The problem.
Reproduce each of these entries word for word.

(Dataset entries)
= = = =

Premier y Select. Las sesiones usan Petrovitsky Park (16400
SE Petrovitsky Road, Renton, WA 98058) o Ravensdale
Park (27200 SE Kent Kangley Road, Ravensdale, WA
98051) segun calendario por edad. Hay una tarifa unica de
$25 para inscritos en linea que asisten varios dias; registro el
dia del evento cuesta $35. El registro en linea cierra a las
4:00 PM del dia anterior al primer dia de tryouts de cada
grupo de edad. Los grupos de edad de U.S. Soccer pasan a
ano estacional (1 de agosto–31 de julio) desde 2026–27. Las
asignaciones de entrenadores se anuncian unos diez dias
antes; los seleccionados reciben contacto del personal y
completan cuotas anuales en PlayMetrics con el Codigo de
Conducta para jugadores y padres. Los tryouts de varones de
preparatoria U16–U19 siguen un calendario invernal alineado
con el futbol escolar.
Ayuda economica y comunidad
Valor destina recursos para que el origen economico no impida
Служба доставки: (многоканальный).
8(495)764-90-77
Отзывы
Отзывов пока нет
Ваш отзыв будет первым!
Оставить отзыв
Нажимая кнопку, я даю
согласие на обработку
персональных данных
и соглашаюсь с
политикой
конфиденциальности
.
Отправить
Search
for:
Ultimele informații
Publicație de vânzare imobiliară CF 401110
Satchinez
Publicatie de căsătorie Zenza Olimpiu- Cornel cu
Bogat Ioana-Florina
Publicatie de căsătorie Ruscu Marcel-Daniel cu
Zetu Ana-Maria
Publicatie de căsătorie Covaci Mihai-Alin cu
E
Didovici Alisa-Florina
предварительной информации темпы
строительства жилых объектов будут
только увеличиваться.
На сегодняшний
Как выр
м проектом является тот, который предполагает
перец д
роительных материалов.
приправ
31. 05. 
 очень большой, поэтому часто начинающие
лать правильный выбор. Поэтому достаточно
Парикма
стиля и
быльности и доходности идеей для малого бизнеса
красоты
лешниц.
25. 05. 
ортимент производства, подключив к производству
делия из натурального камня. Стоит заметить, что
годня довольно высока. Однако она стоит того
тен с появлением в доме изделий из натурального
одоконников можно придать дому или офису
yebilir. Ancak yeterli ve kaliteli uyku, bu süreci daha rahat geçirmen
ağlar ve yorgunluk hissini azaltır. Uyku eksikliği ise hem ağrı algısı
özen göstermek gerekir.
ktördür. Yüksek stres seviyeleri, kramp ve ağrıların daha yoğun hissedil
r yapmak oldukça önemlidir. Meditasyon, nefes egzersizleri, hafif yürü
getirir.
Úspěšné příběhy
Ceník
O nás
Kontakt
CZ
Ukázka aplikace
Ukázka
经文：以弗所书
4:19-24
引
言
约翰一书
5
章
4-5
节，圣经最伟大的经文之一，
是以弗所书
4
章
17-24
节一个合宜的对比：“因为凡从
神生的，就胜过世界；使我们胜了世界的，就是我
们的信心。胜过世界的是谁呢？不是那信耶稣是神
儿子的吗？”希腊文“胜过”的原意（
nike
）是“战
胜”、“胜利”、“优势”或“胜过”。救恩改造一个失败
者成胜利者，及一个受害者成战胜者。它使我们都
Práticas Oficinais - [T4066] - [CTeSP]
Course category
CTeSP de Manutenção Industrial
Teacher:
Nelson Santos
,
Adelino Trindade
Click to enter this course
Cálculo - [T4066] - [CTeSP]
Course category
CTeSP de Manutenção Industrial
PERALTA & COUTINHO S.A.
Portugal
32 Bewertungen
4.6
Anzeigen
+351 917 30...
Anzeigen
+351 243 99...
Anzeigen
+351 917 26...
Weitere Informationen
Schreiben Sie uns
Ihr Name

= = = =

Reply.
Premier y Select. Las sesiones usan Petrovitsky Park (16400
SE Petrovitsky Road, Renton, WA 98058) o Ravensdale
Park (27200 SE Kent Kangley Road, Ravensdale, WA
98051) segun calendario por edad. Hay una tarifa unica de
$25 para inscritos en linea que asisten varios dias; registro el
dia del evento cuesta $35. El registro en linea cierra a las
4:00 PM del dia anterior al primer dia de tryouts de cada
grupo de edad. Los grupos de edad de U.S. Soccer pasan a
ano estacional (1 de agosto–31 de julio) desde 2026–27. Las
asignaciones de entrenadores se anuncian unos diez dias
antes; los seleccionados reciben contacto del personal y
completan cuotas anuales en PlayMetrics con el Codigo de
Conducta para jugadores y padres. Los tryouts de varones de
preparatoria U16–U19 siguen un calendario invernal alineado
con el futbol escolar.
Ayuda economica y comunidad
Valor destina recursos para que el origen economico no impida
Служба доставки: (многоканальный).
8(495)764-90-77
Отзывы
Отзывов пока нет
Ваш отзыв будет первым!
Оставить отзыв
Нажимая кнопку, я даю
согласие на обработку
персональных данных
и соглашаюсь с
политикой
конфиденциальности
.
Отправить
Search
for:
Ultimele informații
Publicație de vânzare imobiliară CF 401110
Satchinez
Publicatie de căsătorie Zenza Olimpiu- Cornel cu
Bogat Ioana-Florina
Publicatie de căsătorie Ruscu Marcel-Daniel cu
Zetu Ana-Maria
Publicatie de căsătorie Covaci Mihai-Alin cu
E
Didovici Alisa-Florina
предварительной информации темпы
строительства жилых объектов будут
только увеличиваться.
На сегодняшний
Как выр
м проектом является тот, который предполагает
перец д
роительных материалов.
приправ
31. 05. 
 очень большой, поэтому часто начинающие
лать правильный выбор. Поэтому достаточно
Парикма
стиля и
быльности и доходности идеей для малого бизнеса
красоты
лешниц.
25. 05. 
ортимент производства, подключив к производству
делия из натурального камня. Стоит заметить, что
годня довольно высока. Однако она стоит того
тен с появлением в доме изделий из натурального
одоконников можно придать дому или офису
yebilir. Ancak yeterli ve kaliteli uyku, bu süreci daha rahat geçirmen
ağlar ve yorgunluk hissini azaltır. Uyku eksikliği ise hem ağrı algısı
özen göstermek gerekir.
ktördür. Yüksek stres seviyeleri, kramp ve ağrıların daha yoğun hissedil
r yapmak oldukça önemlidir. Meditasyon, nefes egzersizleri, hafif yürü
getirir.
Úspěšné příběhy
Ceník
O nás
Kontakt
CZ
Ukázka aplikace
Ukázka
经文：以弗所书
4:19-24
引
言
约翰一书
5
章
4-5
节，圣经最伟大的经文之一，
是以弗所书
4
章
17-24
节一个合宜的对比：“因为凡从
神生的，就胜过世界；使我们胜了世界的，就是我
们的信心。胜过世界的是谁呢？不是那信耶稣是神
儿子的吗？”希腊文“胜过”的原意（
nike
）是“战
胜”、“胜利”、“优势”或“胜过”。救恩改造一个失败
者成胜利者，及一个受害者成战胜者。它使我们都
Práticas Oficinais - [T4066] - [CTeSP]
Course category
CTeSP de Manutenção Industrial
Teacher:
Nelson Santos
,
Adelino Trindade
Click to enter this course
Cálculo - [T4066] - [CTeSP]
Course category
CTeSP de Manutenção Industrial
PERALTA & COUTINHO S.A.
Portugal
32 Bewertungen
4.6
Anzeigen
+351 917 30...
Anzeigen
+351 243 99...
Anzeigen
+351 917 26...
Weitere Informationen
Schreiben Sie uns
Ihr Name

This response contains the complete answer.